How to set good environment variables for the Intel MKL library

By default DIRAC links to the multi-threaded Intel MKL library.

The pam script sets MKL_NUM_THREADS=1, MKL_DYNAMIC=”FALSE”, OMP_NUM_THREADS=1, and OMP_DYNAMIC=”FALSE”, unless these variables are set by the user. In order to benefit from the parallelization of MKL, the user should provide appropriate environment variables.

Be very careful when running MPI calculations and using threaded MKL. If all cores are already taken by the MPI (or by other users on the same node), you may observe a significant slow down of the code’s execution run.

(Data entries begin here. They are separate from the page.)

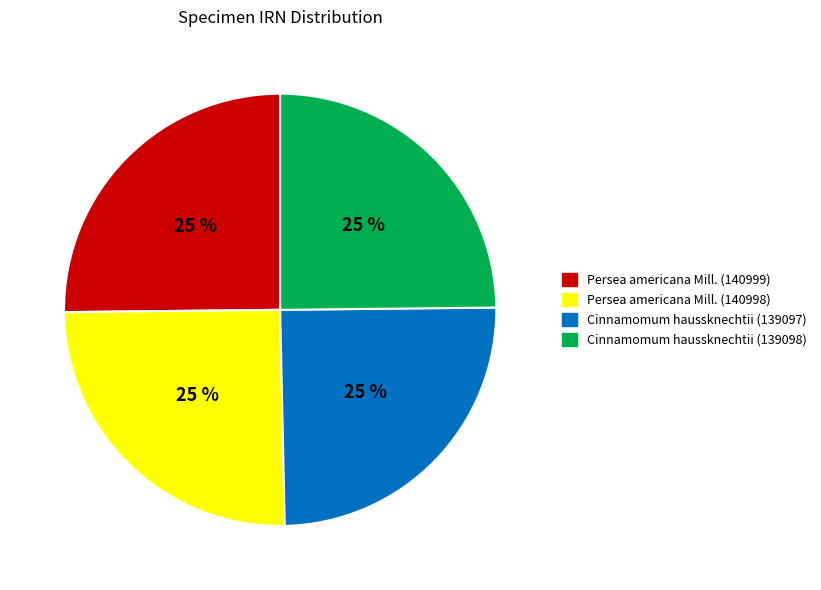

Does Cinnamomum haussknechtii (139097) account for over 50% of the chart?

No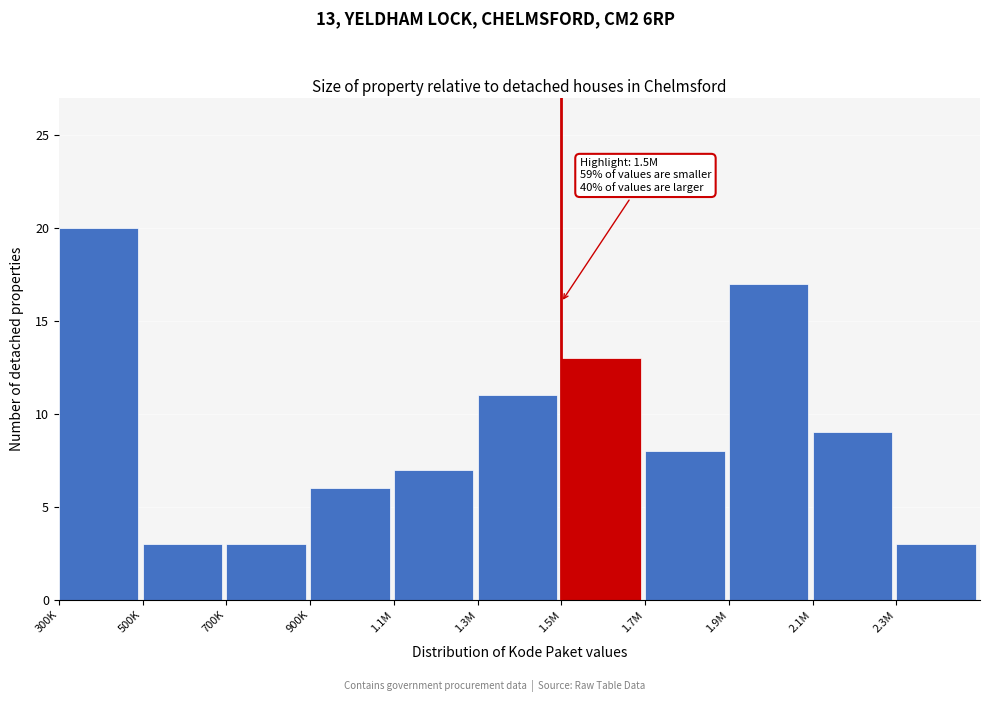

Reading left to right, transcribe all the data shown in this chart.

20	3	3	6	7	11	13	8	17	9	3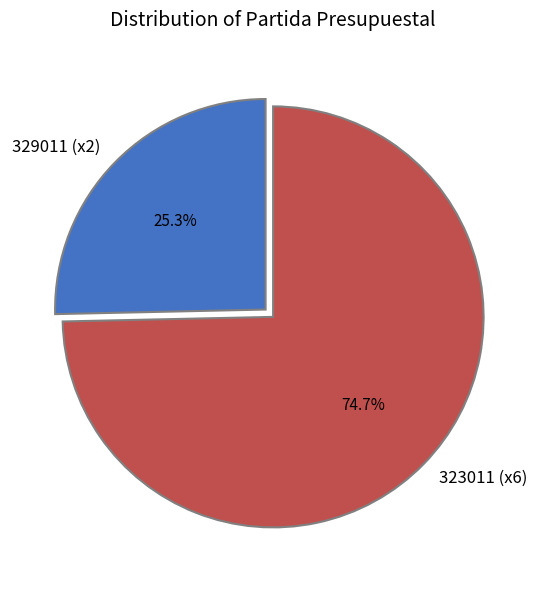

Approximately how many times larger is the value at 329011 (x2) compared to 323011 (x6)?

0.3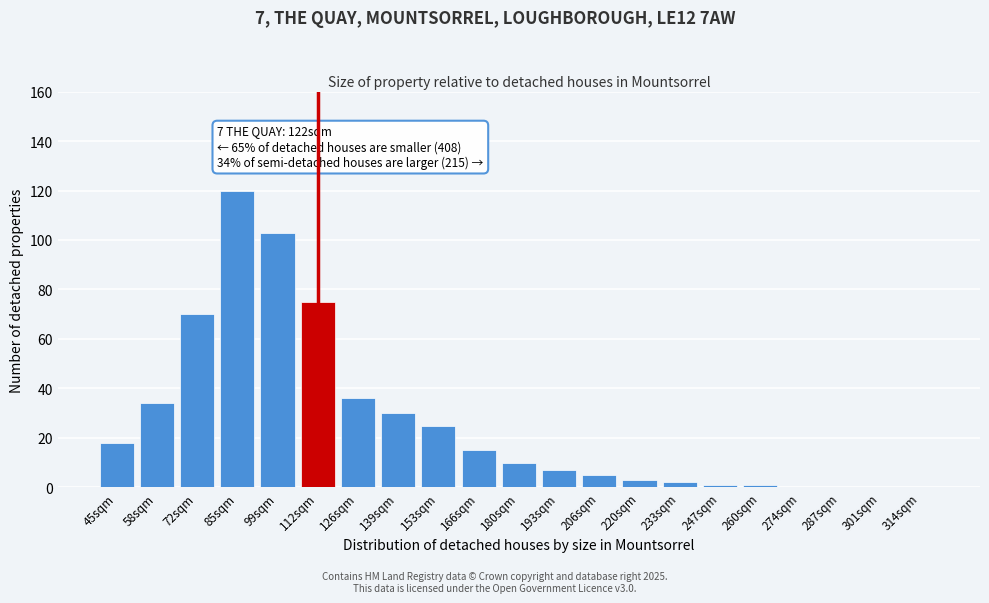

Reading left to right, what are all the values shown in this chart?

45sqm=18	58sqm=34	72sqm=70	85sqm=120	99sqm=103	112sqm=75	126sqm=36	139sqm=30	153sqm=25	166sqm=15	180sqm=10	193sqm=7	206sqm=5	220sqm=3	233sqm=2	247sqm=1	260sqm=1	274sqm=0	287sqm=0	301sqm=0	314sqm=0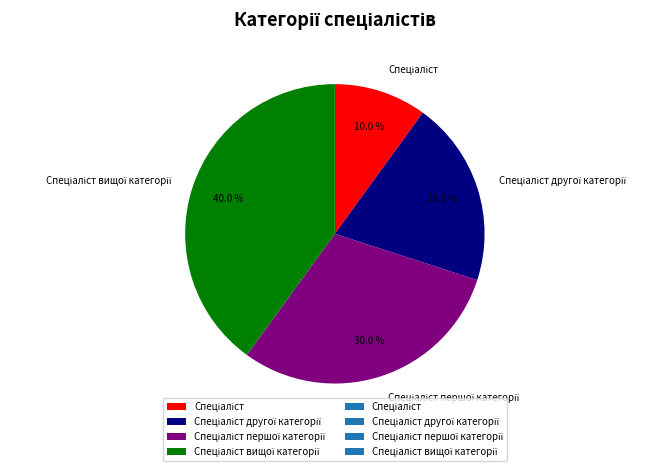

Does any single category account for the majority?

No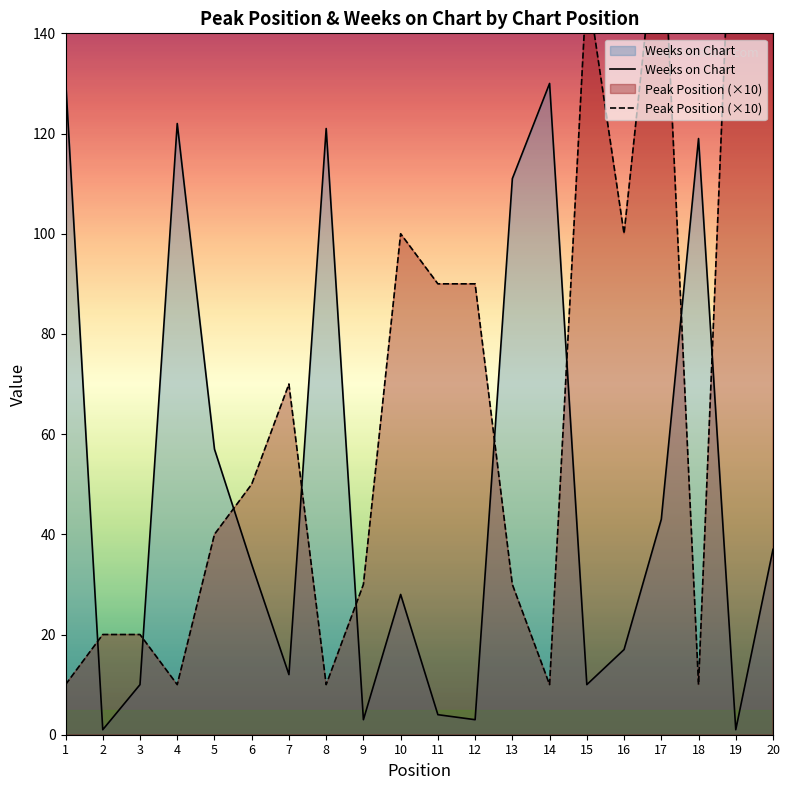

What is the highest value of the Weeks on Chart series?

131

Currently DIRAC cannot benefit from OMP_NUM_THREADS other than 1 so this variable should always be set to 1 for DIRAC calculations.

Examples

Allow for 4 threads per core in MKL routines:

export MKL_NUM_THREADS=4
export MKL_DYNAMIC="FALSE"

Allow for 4 threads per core in MKL/BLAS routines:

export MKL_NUM_THREADS=4
export MKL_DOMAIN_NUM_THREADS="MKL_BLAS=4"
export MKL_DYNAMIC="FALSE"

As an example of proper splitting of CPUs between MPI and MKL, assume a 16 core node where 8 cores are assigned to MPI and the rest to MKL threads:

export MKL_NUM_THREADS=2
export MKL_DOMAIN_NUM_THREADS="MKL_BLAS=2"
export MKL_DYNAMIC="FALSE"

If you would like to run a sequential job on the same node it would then read:

export MKL_NUM_THREADS=16
export MKL_DOMAIN_NUM_THREADS="MKL_BLAS=16"
export MKL_DYNAMIC="FALSE"

You can find recommended settings for calling Intel MKL routines from multi-threaded applications on the Intel web page.

Troubleshooting

Sometimes you could get this error:

OMP: Error #18: Setting environment variable "__KMP_REGISTERED_LIB_12973" failed:
OMP: Hint: Seems application required too much memory.

This can happen with statically linked multi-threaded MKL library, see here.